Pregnancy risk declined at an average annual rate of 5.6 percent over this five-year period because of considerable jumps in contraceptive use in general, use of multiple forms of birth control, and use of more reliable birth control. Previous research has shown that 86 percent of pregnancy-risk decrease between 1995 and 2002 came from contraceptive use, but teen sexual activity also increased during that period. The pregnancy-rate drop from 2007 to 2013 came just from increased contraceptive use and increased use of oral contraceptives or long-acting reversible contraception (LARC) like IUDs and implants instead of condoms or withdrawal.

The U.S. teen birth rate is also steadily falling, down 46 percent since 2007. In 2015, it fell 8 percent, marking the eighth consecutive year of decline. Even amid diminishing abortion rates, U.S. teens are having fewer babies. This is no coincidence: A recent study of abortion laws, contraception access, and abortion rates around the world found that anti-abortion regulations don’t lower abortion rates, but increased access to affordable, modern contraception does.
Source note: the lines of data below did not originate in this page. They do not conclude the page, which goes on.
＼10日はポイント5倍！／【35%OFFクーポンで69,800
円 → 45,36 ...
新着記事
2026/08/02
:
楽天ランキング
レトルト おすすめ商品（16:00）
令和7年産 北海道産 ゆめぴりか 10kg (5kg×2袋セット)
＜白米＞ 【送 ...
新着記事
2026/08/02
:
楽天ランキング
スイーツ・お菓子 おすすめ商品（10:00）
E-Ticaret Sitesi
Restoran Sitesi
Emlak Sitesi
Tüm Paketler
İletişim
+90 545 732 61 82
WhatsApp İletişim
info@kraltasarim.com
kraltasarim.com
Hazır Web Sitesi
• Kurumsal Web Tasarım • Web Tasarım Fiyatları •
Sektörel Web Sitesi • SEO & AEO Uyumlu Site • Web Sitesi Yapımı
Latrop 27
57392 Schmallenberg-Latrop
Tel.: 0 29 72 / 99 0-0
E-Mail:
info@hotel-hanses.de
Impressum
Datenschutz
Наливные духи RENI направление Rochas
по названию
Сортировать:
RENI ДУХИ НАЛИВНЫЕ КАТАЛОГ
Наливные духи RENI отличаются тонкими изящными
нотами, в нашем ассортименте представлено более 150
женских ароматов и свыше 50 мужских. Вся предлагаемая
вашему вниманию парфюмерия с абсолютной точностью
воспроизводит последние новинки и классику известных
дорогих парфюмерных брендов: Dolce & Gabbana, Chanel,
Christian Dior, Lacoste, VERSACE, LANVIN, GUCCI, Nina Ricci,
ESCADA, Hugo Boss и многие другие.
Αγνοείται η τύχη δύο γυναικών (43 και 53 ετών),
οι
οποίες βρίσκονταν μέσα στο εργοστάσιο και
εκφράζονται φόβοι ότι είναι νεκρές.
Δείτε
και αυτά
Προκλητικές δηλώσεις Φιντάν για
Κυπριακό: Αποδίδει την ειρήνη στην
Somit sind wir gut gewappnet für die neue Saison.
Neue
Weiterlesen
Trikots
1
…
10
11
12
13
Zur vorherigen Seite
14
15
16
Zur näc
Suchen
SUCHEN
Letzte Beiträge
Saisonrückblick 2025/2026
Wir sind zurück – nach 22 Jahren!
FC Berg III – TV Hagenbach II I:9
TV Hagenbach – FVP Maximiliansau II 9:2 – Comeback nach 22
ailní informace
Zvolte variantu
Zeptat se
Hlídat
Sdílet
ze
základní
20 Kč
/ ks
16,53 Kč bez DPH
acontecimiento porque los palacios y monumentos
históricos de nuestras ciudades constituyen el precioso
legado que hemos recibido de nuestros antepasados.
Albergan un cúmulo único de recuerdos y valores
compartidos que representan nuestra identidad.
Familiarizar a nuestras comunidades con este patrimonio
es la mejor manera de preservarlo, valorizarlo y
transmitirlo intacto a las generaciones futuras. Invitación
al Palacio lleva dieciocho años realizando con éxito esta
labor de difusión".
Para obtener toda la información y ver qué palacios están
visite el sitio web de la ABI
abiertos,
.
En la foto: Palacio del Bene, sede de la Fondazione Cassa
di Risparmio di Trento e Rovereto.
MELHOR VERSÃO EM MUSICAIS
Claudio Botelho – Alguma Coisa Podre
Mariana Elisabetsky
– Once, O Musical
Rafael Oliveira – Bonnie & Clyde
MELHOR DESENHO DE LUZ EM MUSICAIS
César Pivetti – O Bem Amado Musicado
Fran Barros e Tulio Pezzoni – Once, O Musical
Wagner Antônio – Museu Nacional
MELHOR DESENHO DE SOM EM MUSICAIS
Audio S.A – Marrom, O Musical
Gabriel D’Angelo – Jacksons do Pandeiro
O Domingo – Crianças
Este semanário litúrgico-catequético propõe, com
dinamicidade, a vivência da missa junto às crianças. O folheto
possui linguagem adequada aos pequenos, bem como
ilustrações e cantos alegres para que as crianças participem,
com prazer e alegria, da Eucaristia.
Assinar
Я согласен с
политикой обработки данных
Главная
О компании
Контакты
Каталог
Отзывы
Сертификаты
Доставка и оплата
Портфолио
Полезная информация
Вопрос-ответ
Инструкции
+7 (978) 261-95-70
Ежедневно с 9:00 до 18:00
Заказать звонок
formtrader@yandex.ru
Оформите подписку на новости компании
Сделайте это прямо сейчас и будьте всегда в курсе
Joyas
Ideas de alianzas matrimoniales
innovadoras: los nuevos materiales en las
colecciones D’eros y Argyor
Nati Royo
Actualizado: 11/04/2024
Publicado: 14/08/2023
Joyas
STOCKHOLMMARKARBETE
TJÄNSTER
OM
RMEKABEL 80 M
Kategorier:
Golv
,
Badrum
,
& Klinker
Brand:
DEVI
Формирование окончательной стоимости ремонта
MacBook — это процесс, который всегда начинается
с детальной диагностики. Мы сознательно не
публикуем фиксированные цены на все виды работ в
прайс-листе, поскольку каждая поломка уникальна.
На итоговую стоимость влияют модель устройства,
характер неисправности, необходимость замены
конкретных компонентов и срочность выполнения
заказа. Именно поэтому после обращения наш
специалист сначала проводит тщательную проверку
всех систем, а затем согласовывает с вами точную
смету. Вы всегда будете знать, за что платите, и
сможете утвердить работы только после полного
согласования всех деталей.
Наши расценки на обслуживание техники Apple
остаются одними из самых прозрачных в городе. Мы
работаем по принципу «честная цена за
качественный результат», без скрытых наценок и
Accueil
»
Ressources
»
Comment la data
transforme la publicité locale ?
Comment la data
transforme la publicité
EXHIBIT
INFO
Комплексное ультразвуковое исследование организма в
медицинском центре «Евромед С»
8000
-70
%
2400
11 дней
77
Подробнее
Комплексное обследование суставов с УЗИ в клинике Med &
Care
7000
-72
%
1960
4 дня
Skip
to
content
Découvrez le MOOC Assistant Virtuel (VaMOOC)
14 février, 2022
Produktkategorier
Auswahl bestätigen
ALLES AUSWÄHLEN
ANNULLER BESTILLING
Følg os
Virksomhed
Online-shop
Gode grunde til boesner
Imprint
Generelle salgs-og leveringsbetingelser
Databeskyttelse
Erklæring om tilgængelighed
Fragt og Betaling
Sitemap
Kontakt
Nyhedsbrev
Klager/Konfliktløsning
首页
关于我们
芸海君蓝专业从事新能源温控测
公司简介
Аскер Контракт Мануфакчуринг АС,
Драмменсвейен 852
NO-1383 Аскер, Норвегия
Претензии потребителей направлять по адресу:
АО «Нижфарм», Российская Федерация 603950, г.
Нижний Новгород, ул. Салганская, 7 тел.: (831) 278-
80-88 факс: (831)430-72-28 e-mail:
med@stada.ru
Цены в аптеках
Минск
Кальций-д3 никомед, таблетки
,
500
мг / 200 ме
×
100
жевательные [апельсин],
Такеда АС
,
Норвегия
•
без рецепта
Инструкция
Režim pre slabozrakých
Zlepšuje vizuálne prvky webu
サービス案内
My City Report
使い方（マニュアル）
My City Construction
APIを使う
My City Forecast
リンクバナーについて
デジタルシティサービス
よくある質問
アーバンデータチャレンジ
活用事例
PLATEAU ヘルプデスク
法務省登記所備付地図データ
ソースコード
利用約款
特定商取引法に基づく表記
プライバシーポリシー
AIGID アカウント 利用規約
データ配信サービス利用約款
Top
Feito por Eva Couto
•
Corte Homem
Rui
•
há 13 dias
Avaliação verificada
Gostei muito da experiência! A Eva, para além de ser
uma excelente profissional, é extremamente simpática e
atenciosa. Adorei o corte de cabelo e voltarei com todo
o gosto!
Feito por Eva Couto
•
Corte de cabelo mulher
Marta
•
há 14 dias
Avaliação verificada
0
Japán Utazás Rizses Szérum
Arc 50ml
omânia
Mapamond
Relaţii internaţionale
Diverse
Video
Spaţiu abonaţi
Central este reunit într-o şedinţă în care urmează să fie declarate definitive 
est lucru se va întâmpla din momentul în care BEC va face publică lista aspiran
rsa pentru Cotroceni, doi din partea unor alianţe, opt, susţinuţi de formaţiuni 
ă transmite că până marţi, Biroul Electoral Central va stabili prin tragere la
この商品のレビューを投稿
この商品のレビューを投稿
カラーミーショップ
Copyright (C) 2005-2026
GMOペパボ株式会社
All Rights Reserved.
In other words, improved access to birth control has positive ramifications that impact several measures of public health. (It also saves U.S. taxpayers billions of dollars it would have been spending on public assistance for teen mothers and their babies, for those who care about that sort of thing.) Policymakers are finally starting to take note: Contraception access has gotten much easier since some states started letting teens get birth control without notifying their parents, since the Affordable Care Act made contraception free for insured people, and since programs in Colorado and Delaware proved that offering free LARCs to low-income women and teens can halve the teen birth rate. More importantly, giving young people easier access to reliable birth control methods gives them greater control over their own lives—a worthy end in itself.